We exchanged pleasantries, and he gave me a plain white envelope. That was so like him. He preferred not to hand over a naked check. Too crass. Money should be chastely concealed.
“Thank you, sir,” I said, tucking the envelope into my shoulder bag without glancing at the contents. I could be as circumspect as he. “I wish I felt I was doing more to earn it.”
He sat erect in his leather swivel chair. What a magisterial man! I swear that in a black robe he could have passed for a chief justice. But he was wearing a suit of gray flannel with a silken sheen, light blue shirt with white collar and cuffs, a subdued foulard tie. That silvered hair! Those icy azure eyes! Oh, God, I raved in my mind, if he was only thirty years younger or I was thirty years older.
“No progress?” he asked with a small smile.
“Well…” I said, not wanting to admit I was a total dolt, “I have made progress if that means collecting a great deal of information. But I haven’t yet been able to put it all together, see a logical pattern to everything that’s happened.”
“I’m sure you will,” he said. “My wife has great confidence in you.”
His wife did? Did that imply that he didn’t? Or was this my day for a paranoia attack?
He swung gently back and forth in his swivel chair. He was wearing a cologne—not Aramis; I know that—but something subtle and stirring. Maybe, on another man, I might have thought it a bit much, but he had the presence to carry it off. My impression was that he didn’t give a tinker’s dam about what other people might think of how he dressed, talked, lived. He had achieved a kind of serenity.
“Tell me,” he said, “how do you keep track of everything you’ve learned? All in your mind?”
“I wish my memory was that good,” I said, “but it isn’t. No, I make notes in a journal. And add everything new I learn.”
“Very wise,” he said, nodding. “I keep a daily diary of business dealings, telephone conversations, conferences, and so forth. It can be very useful.”
“I hope my notebook will be. Right now I can’t make any sense out of it at all.”
A small prevarication.
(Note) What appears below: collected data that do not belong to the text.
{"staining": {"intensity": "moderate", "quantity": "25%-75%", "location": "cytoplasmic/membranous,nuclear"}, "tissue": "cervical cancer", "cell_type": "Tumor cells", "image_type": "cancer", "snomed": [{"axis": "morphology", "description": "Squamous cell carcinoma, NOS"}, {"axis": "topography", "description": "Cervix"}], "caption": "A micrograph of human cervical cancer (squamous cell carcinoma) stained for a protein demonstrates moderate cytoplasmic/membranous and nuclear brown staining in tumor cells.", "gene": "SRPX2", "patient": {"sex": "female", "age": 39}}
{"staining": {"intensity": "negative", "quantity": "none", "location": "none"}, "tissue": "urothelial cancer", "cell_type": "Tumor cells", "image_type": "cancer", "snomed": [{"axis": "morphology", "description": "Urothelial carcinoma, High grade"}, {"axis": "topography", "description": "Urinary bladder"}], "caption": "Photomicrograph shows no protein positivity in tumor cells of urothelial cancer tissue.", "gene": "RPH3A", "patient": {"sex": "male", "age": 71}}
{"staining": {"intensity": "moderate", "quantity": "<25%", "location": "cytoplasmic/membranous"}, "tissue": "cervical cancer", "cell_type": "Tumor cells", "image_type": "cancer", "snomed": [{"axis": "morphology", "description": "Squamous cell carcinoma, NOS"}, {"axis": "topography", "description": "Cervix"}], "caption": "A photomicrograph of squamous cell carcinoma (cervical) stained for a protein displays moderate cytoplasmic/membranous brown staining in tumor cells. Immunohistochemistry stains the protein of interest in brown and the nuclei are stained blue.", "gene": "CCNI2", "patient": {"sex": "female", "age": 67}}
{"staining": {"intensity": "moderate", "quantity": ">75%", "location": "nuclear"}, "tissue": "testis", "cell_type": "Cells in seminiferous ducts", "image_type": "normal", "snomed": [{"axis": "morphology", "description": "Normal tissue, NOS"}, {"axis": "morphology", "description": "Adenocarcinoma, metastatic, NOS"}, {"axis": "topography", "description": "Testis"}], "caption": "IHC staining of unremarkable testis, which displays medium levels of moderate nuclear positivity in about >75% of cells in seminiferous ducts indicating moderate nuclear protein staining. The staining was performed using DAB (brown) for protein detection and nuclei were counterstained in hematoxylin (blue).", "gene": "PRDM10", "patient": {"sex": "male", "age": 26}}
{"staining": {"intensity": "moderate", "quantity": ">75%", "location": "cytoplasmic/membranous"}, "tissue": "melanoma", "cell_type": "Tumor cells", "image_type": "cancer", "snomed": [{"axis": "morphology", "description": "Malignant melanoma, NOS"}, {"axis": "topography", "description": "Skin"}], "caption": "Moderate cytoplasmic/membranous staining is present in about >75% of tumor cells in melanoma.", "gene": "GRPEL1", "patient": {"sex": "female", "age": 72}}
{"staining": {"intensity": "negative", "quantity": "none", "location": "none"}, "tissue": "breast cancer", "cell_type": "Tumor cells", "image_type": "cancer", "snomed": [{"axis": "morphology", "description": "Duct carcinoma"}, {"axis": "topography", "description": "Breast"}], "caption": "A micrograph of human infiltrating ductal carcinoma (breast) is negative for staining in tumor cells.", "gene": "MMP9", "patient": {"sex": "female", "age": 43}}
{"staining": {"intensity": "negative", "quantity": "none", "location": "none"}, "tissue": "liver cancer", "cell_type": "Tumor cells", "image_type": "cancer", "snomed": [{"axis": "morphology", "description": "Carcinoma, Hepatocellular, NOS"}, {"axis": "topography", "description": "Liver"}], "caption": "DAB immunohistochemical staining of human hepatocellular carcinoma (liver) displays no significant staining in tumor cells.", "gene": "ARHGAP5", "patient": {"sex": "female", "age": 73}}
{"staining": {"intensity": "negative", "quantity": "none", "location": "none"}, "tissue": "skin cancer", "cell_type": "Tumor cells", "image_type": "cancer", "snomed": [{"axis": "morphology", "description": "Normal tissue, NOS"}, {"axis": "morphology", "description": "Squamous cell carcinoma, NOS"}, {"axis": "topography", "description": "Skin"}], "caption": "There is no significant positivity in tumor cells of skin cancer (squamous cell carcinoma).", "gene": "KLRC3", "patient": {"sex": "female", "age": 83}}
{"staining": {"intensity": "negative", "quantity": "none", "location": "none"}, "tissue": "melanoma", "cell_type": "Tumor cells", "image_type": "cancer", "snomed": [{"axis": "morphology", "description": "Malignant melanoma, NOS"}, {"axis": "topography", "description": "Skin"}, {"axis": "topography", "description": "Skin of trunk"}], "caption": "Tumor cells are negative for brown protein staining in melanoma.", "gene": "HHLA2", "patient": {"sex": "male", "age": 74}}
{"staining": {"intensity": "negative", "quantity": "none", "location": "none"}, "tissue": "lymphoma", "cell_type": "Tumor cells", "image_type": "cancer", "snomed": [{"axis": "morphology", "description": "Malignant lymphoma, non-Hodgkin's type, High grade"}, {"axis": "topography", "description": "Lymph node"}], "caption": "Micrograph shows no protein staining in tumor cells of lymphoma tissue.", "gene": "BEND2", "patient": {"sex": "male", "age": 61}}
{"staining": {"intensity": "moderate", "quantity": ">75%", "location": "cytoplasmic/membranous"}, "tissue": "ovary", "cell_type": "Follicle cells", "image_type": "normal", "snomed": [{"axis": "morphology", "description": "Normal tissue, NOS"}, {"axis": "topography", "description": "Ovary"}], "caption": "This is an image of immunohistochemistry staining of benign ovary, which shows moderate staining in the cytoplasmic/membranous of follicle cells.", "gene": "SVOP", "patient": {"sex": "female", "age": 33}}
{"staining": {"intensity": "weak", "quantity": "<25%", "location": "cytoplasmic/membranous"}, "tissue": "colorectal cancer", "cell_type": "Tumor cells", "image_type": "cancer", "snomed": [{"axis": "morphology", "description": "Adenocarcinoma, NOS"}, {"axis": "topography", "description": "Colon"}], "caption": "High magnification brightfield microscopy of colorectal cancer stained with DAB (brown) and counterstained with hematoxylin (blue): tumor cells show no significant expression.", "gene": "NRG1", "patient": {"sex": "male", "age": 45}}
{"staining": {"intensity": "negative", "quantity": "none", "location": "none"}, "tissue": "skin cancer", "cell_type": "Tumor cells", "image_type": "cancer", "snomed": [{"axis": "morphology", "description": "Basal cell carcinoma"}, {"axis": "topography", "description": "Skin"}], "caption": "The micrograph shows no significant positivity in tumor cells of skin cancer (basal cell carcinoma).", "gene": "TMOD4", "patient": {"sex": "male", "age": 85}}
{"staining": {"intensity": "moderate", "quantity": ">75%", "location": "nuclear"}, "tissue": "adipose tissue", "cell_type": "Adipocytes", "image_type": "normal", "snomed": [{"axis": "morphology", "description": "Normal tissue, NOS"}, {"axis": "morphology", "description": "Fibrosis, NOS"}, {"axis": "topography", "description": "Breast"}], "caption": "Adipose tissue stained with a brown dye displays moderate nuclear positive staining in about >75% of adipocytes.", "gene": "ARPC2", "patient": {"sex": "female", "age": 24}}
It was beginning to come together.
“You said there was something you wished to speak to me about, Miss Bateson. Something special?”
“Just one question, sir. You may not want to answer it. Could you tell me how much you were paying Orson Vanwinkle?”
He stared at me and didn’t answer immediately. Then: “This is important to your investigation?”
“I think it is.”
“I see no reason why I shouldn’t answer. He was paid eight hundred dollars a week. By check. So there is a paper trail if the police or anyone else wants to investigate. Why do you ask?”
“I don’t know,” I said fretfully. “Except that he seemed to be living on a scale far beyond eight hundred a week.”
“I was aware of that,” Mr. Havistock said, “and cautioned him about it more than once. But it did no good. As I think I told you, he was not a solid man. But he was my nephew, and I didn’t wish to cast him adrift. And, I must say, he fulfilled his duties. But I warned him about his debts.”
I didn’t mention that dear old Horsy left a hundred grand when he shuffled off this mortal coil. Mr. Havistock would learn that soon enough—but I preferred he didn’t hear it from me. I stood up.
“Thank you, sir. I appreciate your making time with—” Now there was a Freudian slip. But I caught it, I hoped! “Making time for me,” I finished. “I’d like to talk with Ruby for a few minutes, if I may.”
He rose and proffered his hand. “Of course. As long as you like.”
We shook hands and exchanged distant smiles. His clasp was exactly like the man: cool, dry, firm.
When I found my way to the kitchen, I discovered Ruby Querita hunched over the stainless steel sink, snapping string beans and weeping. I put an arm about her shoulders.
“Ruby,” I said, “what’s the matter?”
She shook her head, not answering.
“Your brother?” I asked.
She nodded. “Life is unfair,” she said.
I wanted to say, “So what else is new?” but I didn’t.
“Ruby,” I said, “you can be responsible for your own life, but not for other people’s. Isn’t that true?”
She nodded dumbly, ran cold water over the beans in a colander, and let them drain in the sink. Then she dried her hands on a kitchen towel and we sat down at the table. She had stopped crying.